Applying Resource Quota to a Namespace
Creating a Resource Quota
To apply a Resource Quota to a Kubernetes namespace, you need to create a ResourceQuota
object and apply it to the target namespace. Here's an example:
apiVersion: v1
kind: ResourceQuota
metadata:
name: compute-resources
namespace: example-namespace
spec:
hard:
requests.cpu: "1"
requests.memory: 1Gi
limits.cpu: "2"
limits.memory: 2Gi
In this example, we're creating a ResourceQuota
object named compute-resources
and applying it to the example-namespace
namespace.
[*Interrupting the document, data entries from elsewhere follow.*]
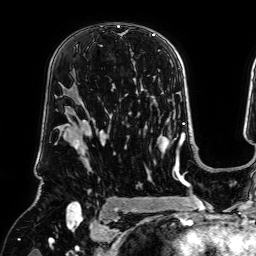
Breast MRI (dynamic contrast-enhanced), one axial slice; position 46 of 64 along the scan axis; cropped to one breast; dynamic contrast-enhanced series, time point 2 of 7 at this slice position (early post-contrast); 1.5 T; TE 2.6 ms, TR 5.2 ms; 2.5 mm slice thickness; 256 × 256 image matrix, field of view 225 × 225 mm. Female patient.
Annotated regions visible in this slice (semi-automatically segmented with operator editing):
- enhancing-tissue mask used for the functional tumour volume (all voxels passing the contrast-enhancement thresholds inside the analysis volume; usually the tumour): box from (x=117, y=25) to (x=120, y=28) px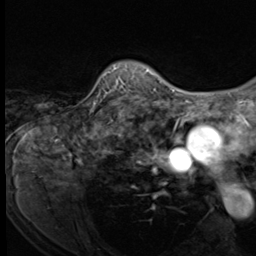
Breast MRI (dynamic contrast-enhanced), one axial slice. Position 52 of 64 along the scan axis. Cropped to one breast. Dynamic contrast-enhanced series, time point 2 of 9 at this slice position (early post-contrast). 3 T. TE 1.5 ms, TR 4.7 ms. 2.5 mm slice thickness. 256 × 256 image matrix, field of view 215 × 215 mm. Female patient.
Structures marked on this image (semi-automatically segmented with operator editing):
- enhancing-tissue mask used for the functional tumour volume (all voxels passing the contrast-enhancement thresholds inside the analysis volume; usually the tumour): bounding box <92,65,152,109> (left, top, right, bottom; pixels)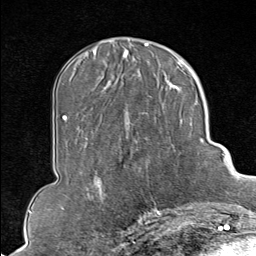
Breast MRI (dynamic contrast-enhanced), one axial slice; position 34 of 80 along the scan axis; cropped to one breast; dynamic contrast-enhanced series, time point 2 of 9 at this slice position (early post-contrast); 1.5 T; TE 1.8 ms, TR 4.3 ms; 2 mm slice thickness; 256 × 256 image matrix, field of view 180 × 180 mm. Female patient.
Annotated regions visible in this slice (semi-automatic segmentation, software-assisted and operator-edited):
- enhancing-tissue mask used for the functional tumour volume (all voxels passing the contrast-enhancement thresholds inside the analysis volume; usually the tumour): bounding box [x1, y1, x2, y2] px = [130, 102, 205, 213]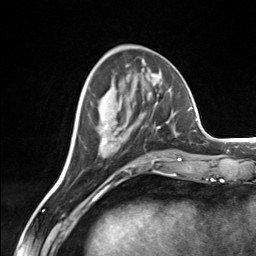
Breast MRI (dynamic contrast-enhanced), one axial slice. Position 56 of 124 along the scan axis. Cropped to one breast. Dynamic contrast-enhanced series, time point 2 of 7 at this slice position (early post-contrast). 3 T. TE 1.8 ms, TR 4.7 ms. 1.3 mm slice thickness. 256 × 256 image matrix, field of view 150 × 150 mm. Female patient.
Structures marked on this image (semi-automatically segmented with operator editing):
- enhancing-tissue mask used for the functional tumour volume (all voxels passing the contrast-enhancement thresholds inside the analysis volume; usually the tumour): bounding box <102,103,160,158> (left, top, right, bottom; pixels)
The Resource Quota sets the following limits:
- CPU requests: 1 core
- Memory requests: 1 gigabyte
- CPU limits: 2 cores
- Memory limits: 2 gigabytes
To apply the Resource Quota, you can use the kubectl
command:
kubectl apply -f resource-quota.yaml
This will create the Resource Quota in the specified namespace.
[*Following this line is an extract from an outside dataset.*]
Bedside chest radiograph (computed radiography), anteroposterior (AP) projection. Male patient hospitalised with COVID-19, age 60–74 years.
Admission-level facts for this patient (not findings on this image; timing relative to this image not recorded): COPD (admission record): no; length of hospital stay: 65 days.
Verifying Resource Quota Usage
After applying the Resource Quota, you can verify the current usage and limits by running the following command:
kubectl get resourcequota compute-resources -n example-namespace --output=yaml
This will output the current status of the Resource Quota, including the used and remaining resources.
apiVersion: v1
kind: ResourceQuota
metadata:
name: compute-resources
namespace: example-namespace
status:
hard:
limits.cpu: "2"
limits.memory: 2Gi
requests.cpu: "1"
requests.memory: 1Gi
used:
limits.cpu: "1"
limits.memory: 512Mi
requests.cpu: "500m"
requests.memory: 256Mi
In this example, you can see that the namespace is currently using 500 millicores of CPU requests, 256 megabytes of memory requests, 1 core of CPU limits, and 512 megabytes of memory limits, which are within the defined Resource Quota limits.
Enforcing Resource Quota
Once the Resource Quota is applied, Kubernetes will automatically enforce the limits on any new pods or containers created in the namespace. If a pod or container exceeds the specified limits, Kubernetes will prevent it from being scheduled or will terminate the pod.
By using Resource Quotas, you can ensure that your Kubernetes namespace stays within the defined resource limits, promoting fairness and efficient resource utilization across your cluster.